The National Credit Union Administration (NCUA) filed a major mortgage-backed securities lawsuit against J.P. Morgan Securities and Bear Stearns & Co. over billions of losses that allegedly caused the closing of four credit unions. 

The organization says the NCUA sued after having to cover losses stemming from the credit unions’ failures. 

The NCUA alleges Bear Stearns (now a part of JPM) misrepresented the quality of the underwriting on the sale of $3.6 billion in MBS to four different credit unions—U.S. Central, Western Corporate, Southwest Corporate and Members United Corporate.

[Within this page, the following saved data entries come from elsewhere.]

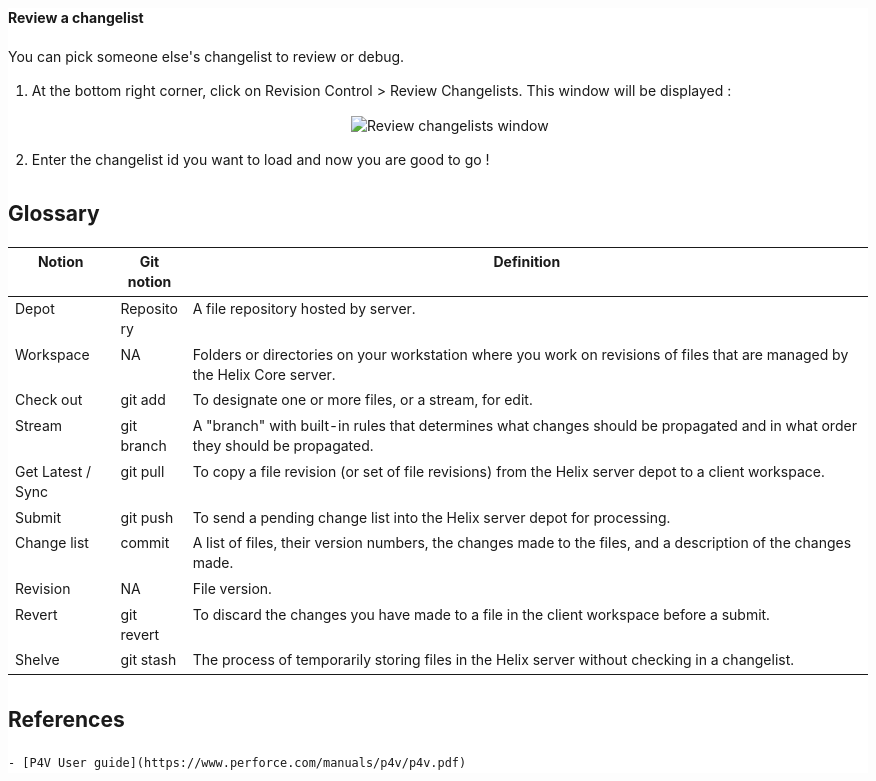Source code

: #### Review a changelist

You can pick someone else's changelist to review or debug.

1. At the bottom right corner, click on Revision Control > Review Changelists. This window will be displayed :

    <p align="center"><img width="60%" src="assets/helix-core/unreal-review-changelists.PNG" alt="Review changelists window"></p>

2. Enter the changelist id you want to load and now you are good to go !

## Glossary

| Notion            | Git notion | Definition                                                                                                                    |
| ----------------- | ---------- | ----------------------------------------------------------------------------------------------------------------------------- |
| Depot             | Repository | A file repository hosted by server.                                                                                           |
| Workspace         | NA         | Folders or directories on your workstation where you work on revisions of files that are managed by the Helix Core server.    |
| Check out         | git add    | To designate one or more files, or a stream, for edit.                                                                        |
| Stream            | git branch | A "branch" with built-in rules that determines what changes should be propagated and in what order they should be propagated. |
| Get Latest / Sync | git pull   | To copy a file revision (or set of file revisions) from the Helix server depot to a client workspace.                         |
| Submit            | git push   | To send a pending change list into the Helix server depot for processing.                                                     |
| Change list       | commit     | A list of files, their version numbers, the changes made to the files, and a description of the changes made.                 |
| Revision          | NA         | File version.                                                                                                                 |
| Revert            | git revert | To discard the changes you have made to a file in the client workspace before a submit.                                       |
| Shelve            | git stash  | The process of temporarily storing files in the Helix server without checking in a changelist.                                |

## References

    - [P4V User guide](https://www.perforce.com/manuals/p4v/p4v.pdf)
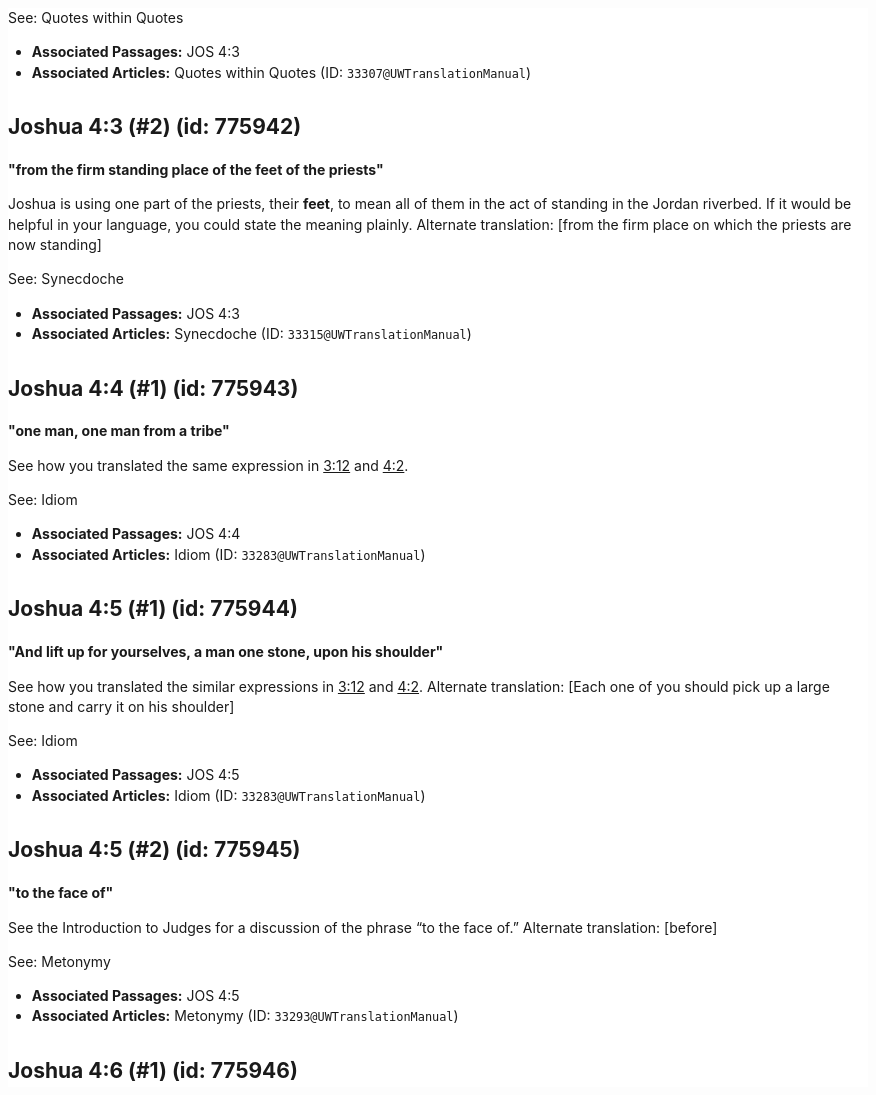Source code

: See: Quotes within Quotes

* **Associated Passages:** JOS 4:3
* **Associated Articles:** Quotes within Quotes (ID: `33307@UWTranslationManual`)

## Joshua 4:3 (#2) (id: 775942)

**"from the firm standing place of the feet of the priests"**

Joshua is using one part of the priests, their **feet**, to mean all of them in the act of standing in the Jordan riverbed. If it would be helpful in your language, you could state the meaning plainly. Alternate translation: \[from the firm place on which the priests are now standing]

See: Synecdoche

* **Associated Passages:** JOS 4:3
* **Associated Articles:** Synecdoche (ID: `33315@UWTranslationManual`)

## Joshua 4:4 (#1) (id: 775943)

**"one man, one man from a tribe"**

See how you translated the same expression in [3:12](https://ref.ly/Josh3:12) and [4:2](https://ref.ly/Josh4:2).

See: Idiom

* **Associated Passages:** JOS 4:4
* **Associated Articles:** Idiom (ID: `33283@UWTranslationManual`)

## Joshua 4:5 (#1) (id: 775944)

**"And lift up for yourselves, a man one stone, upon his shoulder"**

See how you translated the similar expressions in [3:12](https://ref.ly/Josh3:12) and [4:2](https://ref.ly/Josh4:2). Alternate translation: \[Each one of you should pick up a large stone and carry it on his shoulder]

See: Idiom

* **Associated Passages:** JOS 4:5
* **Associated Articles:** Idiom (ID: `33283@UWTranslationManual`)

## Joshua 4:5 (#2) (id: 775945)

**"to the face of"**

See the Introduction to Judges for a discussion of the phrase “to the face of.” Alternate translation: \[before]

See: Metonymy

* **Associated Passages:** JOS 4:5
* **Associated Articles:** Metonymy (ID: `33293@UWTranslationManual`)

## Joshua 4:6 (#1) (id: 775946)
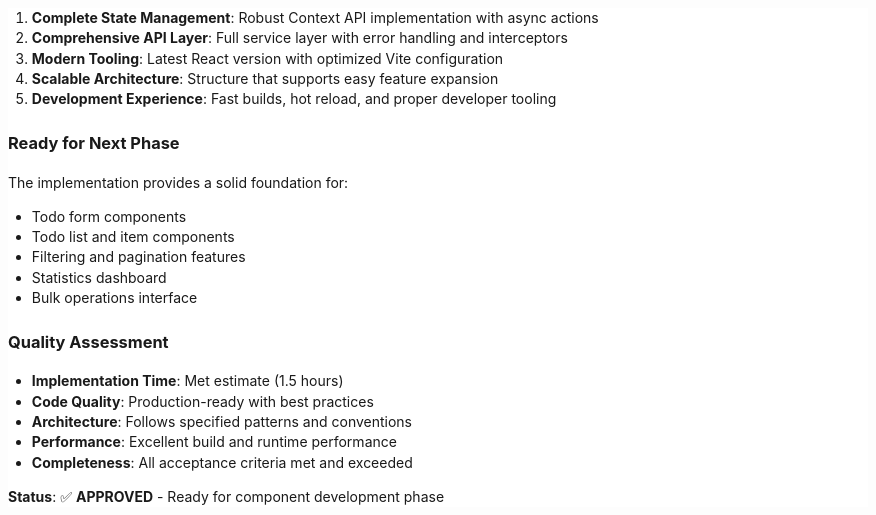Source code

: 1. **Complete State Management**: Robust Context API implementation with async actions
2. **Comprehensive API Layer**: Full service layer with error handling and interceptors
3. **Modern Tooling**: Latest React version with optimized Vite configuration
4. **Scalable Architecture**: Structure that supports easy feature expansion
5. **Development Experience**: Fast builds, hot reload, and proper developer tooling

### Ready for Next Phase
The implementation provides a solid foundation for:
- Todo form components
- Todo list and item components  
- Filtering and pagination features
- Statistics dashboard
- Bulk operations interface

### Quality Assessment
- **Implementation Time**: Met estimate (1.5 hours)
- **Code Quality**: Production-ready with best practices
- **Architecture**: Follows specified patterns and conventions
- **Performance**: Excellent build and runtime performance
- **Completeness**: All acceptance criteria met and exceeded

**Status**: ✅ **APPROVED** - Ready for component development phase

The suit, which was filed in a Kansas federal district court on Monday, alleges the four corporate credit unions collapsed after facing significant losses on mortgage-backed securities acquired from Bear Stearns. Bear Stearns was taken over by JPMorgan in 2008. 

“Bear Stearns was one of several Wall Street firms that sold faulty securities to corporate credit unions, leading to their collapse and enormous losses across the industry,” said NCUA board chairman Debbie Matz. “Firms like Bear,Stearns acted unfairly by ignoring the rules for underwriting. They packaged these securities and then told buyers the paper was sound. When the securities plunged in value, we learned the truth. NCUA is now working to hold these underwriters accountable and secure recoveries on behalf of federally insured credit unions.”

The lawsuit claims Bear Stearns misrepresented or omitted material facts about the securities in offering documents.

The NCUA filed similar MBS suits against Barclays Capital (BCS), Credit Suisse (CS), Goldman Sachs (GS), JPMorgan Chase (JPM), RBS Securities (RBS), UBS Securities (UBS) and Wachovia.